↓

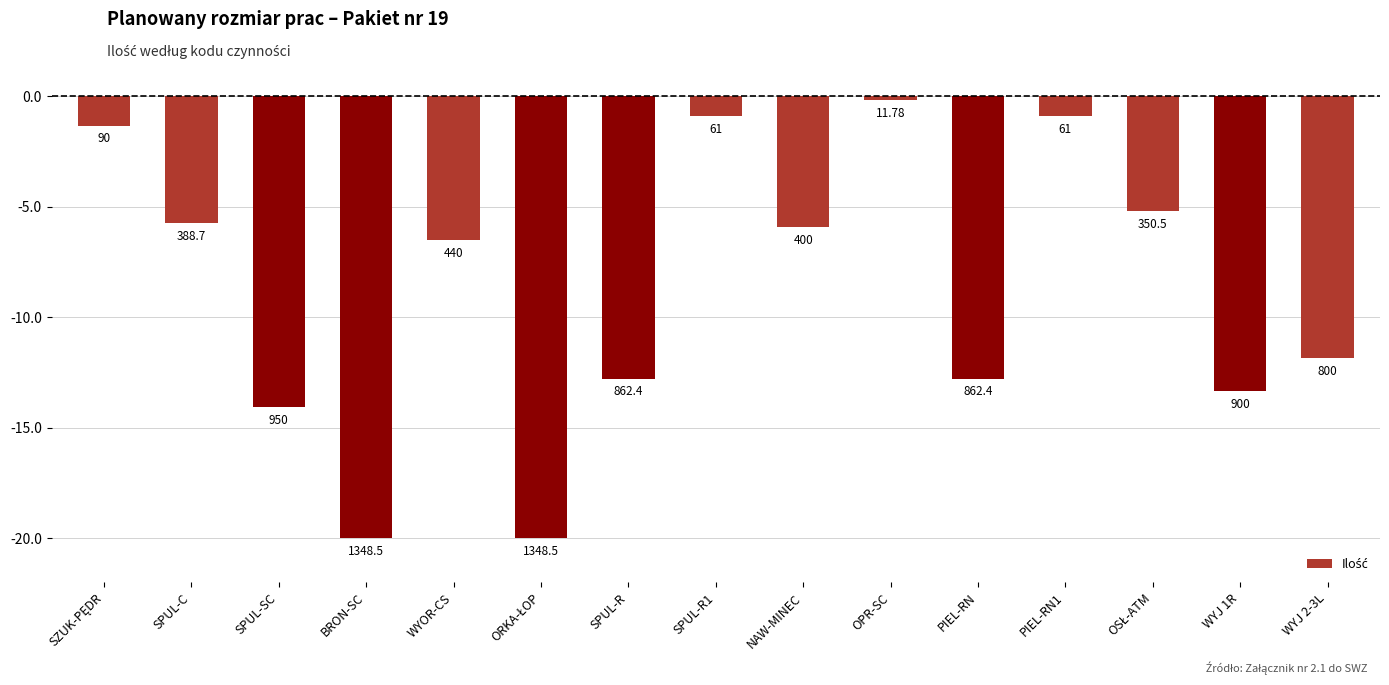

Which label corresponds to the smallest value in the chart?

BRON-SC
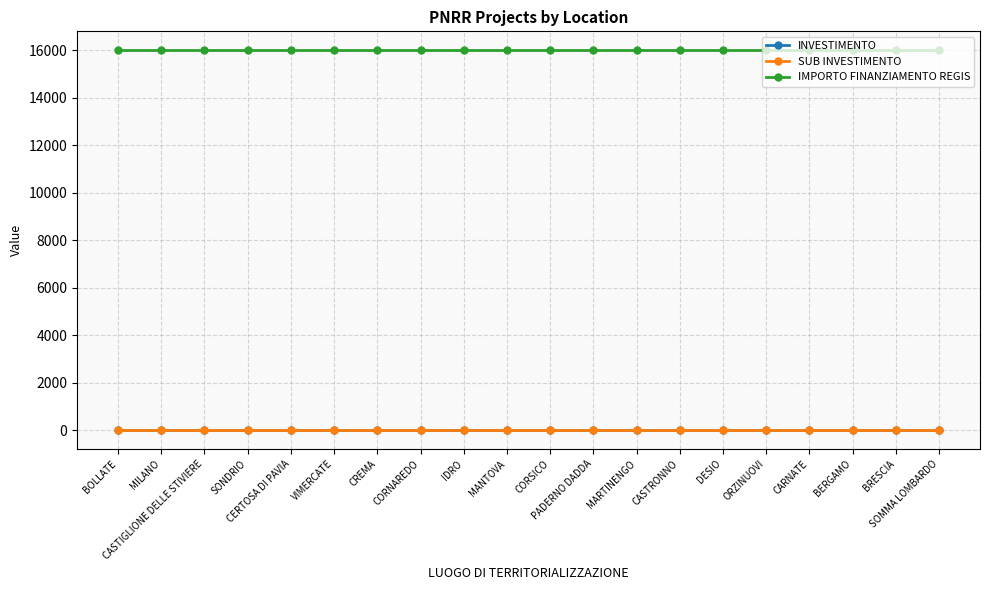

Which category has the lowest value in the IMPORTO FINANZIAMENTO REGIS series?

BOLLATE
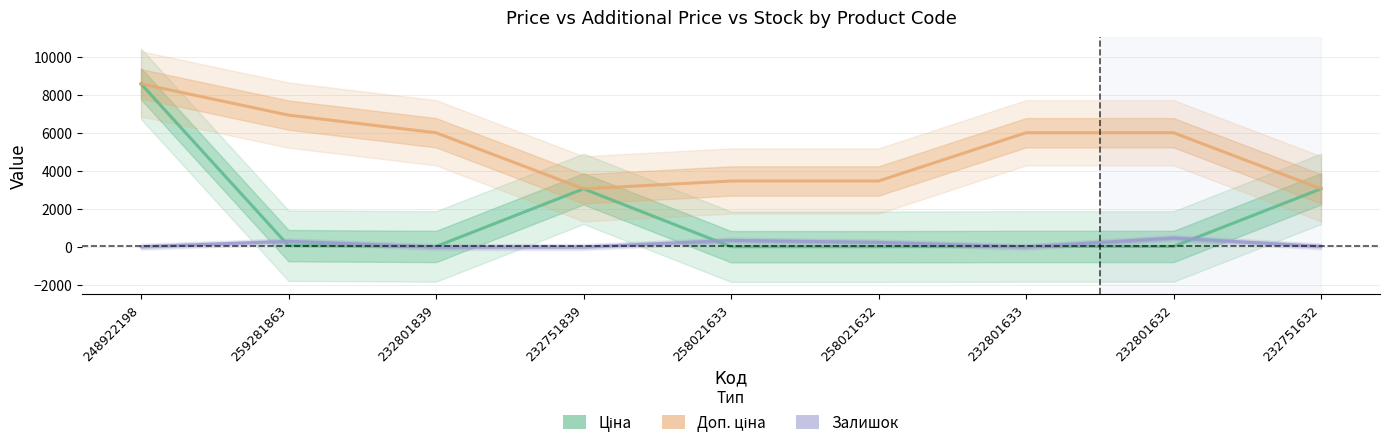

What is the label of the 2nd point from the left?

259281863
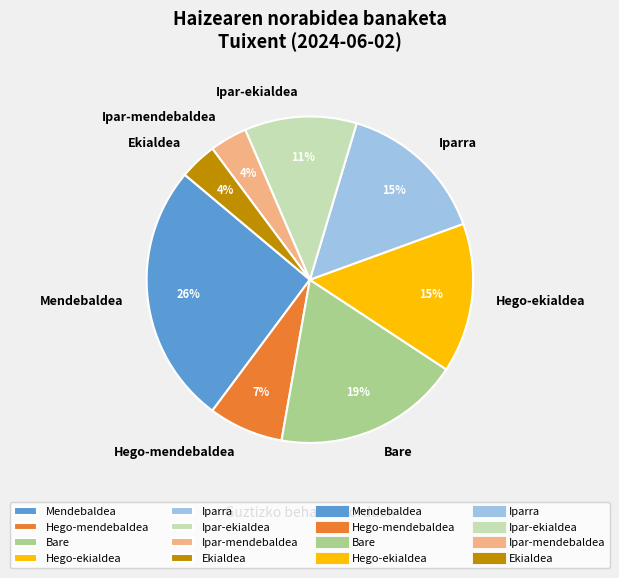

Between Bare and Ipar-ekialdea, which is larger?

Bare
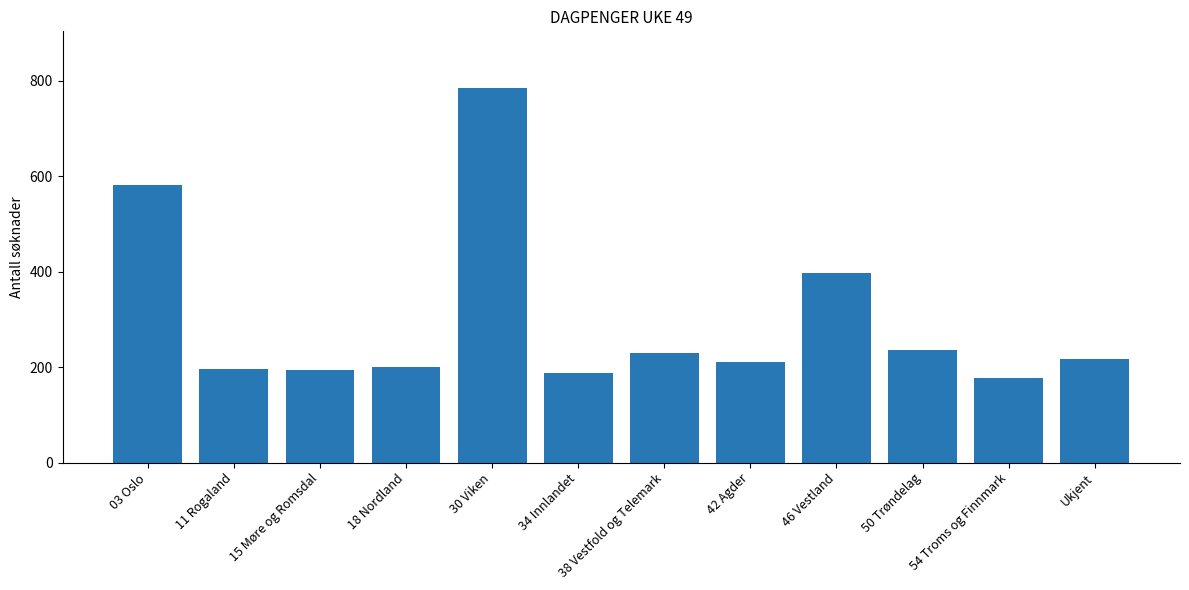

What is the average value?

301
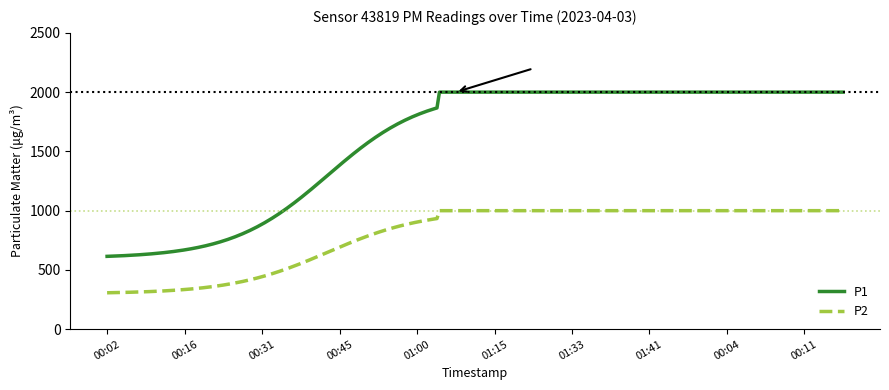

Which series has the largest total across all categories?

P1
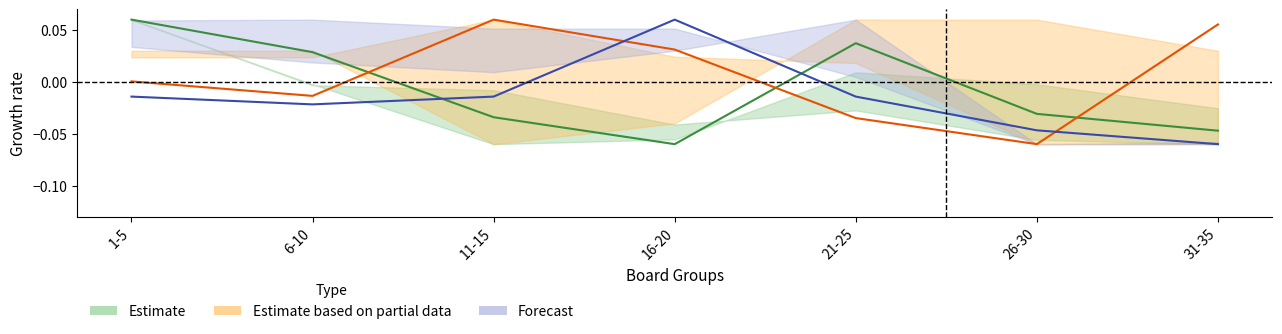

How many lines are shown in the chart?

3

↑

• _JOB_
Copy the items word for word, starting at the line that contains "Which series has" and ending at the end of the items. Leave the pictures out.

• _RESPONSE FOR THIS EXERCISE_
Which series has the largest total across all categories?

P1

How many lines are shown in the chart?

3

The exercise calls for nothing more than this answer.